SELECTED EXCERPT:

════════════════

P. 12/ line 210: “Ropstat” should be replaced with “ROPstat”.
P. 12-13/lines 219-220: “Silhouette Coefficient closer to 0 indicates that the groups overlap” cannot be correct in the present situation where the different subgroups of both the median split and the cluster analysis procedure are necessarily all nonoverlapping.
P. 13/lines 223-224: An expert reader of the paper would like to now how can the SD of a Silhouette coefficient be computed, e.g. for comparison purposes. A reference would be enough here.
P. 32-38/ Replace decimal commas with decimal points in Tables 1, 3, and 4.
In this paper, the authors described their analyses on comparing two approaches to defining affective profiles: median splits and cluster analyses. The overall writing is clear, but there are some grammatical errors, and some sentences are long and redundant. Please fix the errors and shorten some sentences.
The targeted readership of this paper is supposedly researchers in psychology. To make the article more easily understandable to researchers in other fields, I suggest the following changes.
1. The Methods section in the abstract only contains the study design and the results. Please add some description about the analyses the authors used to reach the conclusions.
2. In line 66, please specify that "these dimensions" refer to positive affect and negative affect.
3. Please rephrase the sentence in lines 76-80. The current version is lengthy and vague.
4. In line 94, please change "along" to "along with".
5. In line 109, "during" is a bit vague. A better choice could be "found by".
6. What did the authors mean by "cut-off points found in the original study" in line 118? Do they refer to median splits found in the current small sample?
7. In line 121, is "by fiat" a commonly used phrase in psychology? How about "fiat" -> "arbitrariness"?
8. Incomplete sentence in line 133: "and (cf. Lundh, 2015)
9. In line 150, "this despite" is a grammatical error. "This" should be removed.

════════════════

Saved data entries:
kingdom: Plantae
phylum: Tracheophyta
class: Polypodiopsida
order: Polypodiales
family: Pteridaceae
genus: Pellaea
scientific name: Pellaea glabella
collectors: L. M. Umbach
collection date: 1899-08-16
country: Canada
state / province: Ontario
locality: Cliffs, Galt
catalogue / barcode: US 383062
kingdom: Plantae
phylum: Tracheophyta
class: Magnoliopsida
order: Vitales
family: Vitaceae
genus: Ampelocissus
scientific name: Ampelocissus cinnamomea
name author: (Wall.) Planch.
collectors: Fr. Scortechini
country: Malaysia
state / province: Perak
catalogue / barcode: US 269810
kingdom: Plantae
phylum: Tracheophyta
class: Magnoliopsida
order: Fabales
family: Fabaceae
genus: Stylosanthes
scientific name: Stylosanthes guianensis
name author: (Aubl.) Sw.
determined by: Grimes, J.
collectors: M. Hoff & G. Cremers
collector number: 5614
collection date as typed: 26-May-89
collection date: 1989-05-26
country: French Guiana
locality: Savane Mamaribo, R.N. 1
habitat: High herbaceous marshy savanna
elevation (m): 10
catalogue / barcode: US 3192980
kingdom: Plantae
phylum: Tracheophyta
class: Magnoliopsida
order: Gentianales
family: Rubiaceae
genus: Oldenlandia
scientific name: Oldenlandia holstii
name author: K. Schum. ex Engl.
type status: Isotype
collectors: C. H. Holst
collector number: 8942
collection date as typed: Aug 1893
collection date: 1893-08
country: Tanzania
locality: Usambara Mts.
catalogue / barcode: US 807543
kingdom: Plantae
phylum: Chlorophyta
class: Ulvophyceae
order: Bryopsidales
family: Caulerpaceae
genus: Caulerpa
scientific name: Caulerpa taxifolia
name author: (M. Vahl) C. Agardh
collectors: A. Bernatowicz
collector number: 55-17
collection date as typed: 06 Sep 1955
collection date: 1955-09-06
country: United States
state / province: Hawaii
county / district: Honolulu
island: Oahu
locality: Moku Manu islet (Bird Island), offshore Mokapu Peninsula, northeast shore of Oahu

════════════════

CHECK YOUR UNDERSTANDING:
1. Shorten the paragraph of the reviewer comments that begins "In this paper, the authors described" while keeping its main points.
2. According to the reviewer comments, what wording could replace "during" in line 109?
Rely only on the reviewer comments for your responses.

EXPECTED RESPONSES:
1. The authors compare median splits and cluster analyses as two ways of defining affective profiles. The writing is generally clear but has grammatical errors and long, redundant sentences, which the authors are asked to fix and shorten.

2. "Found by."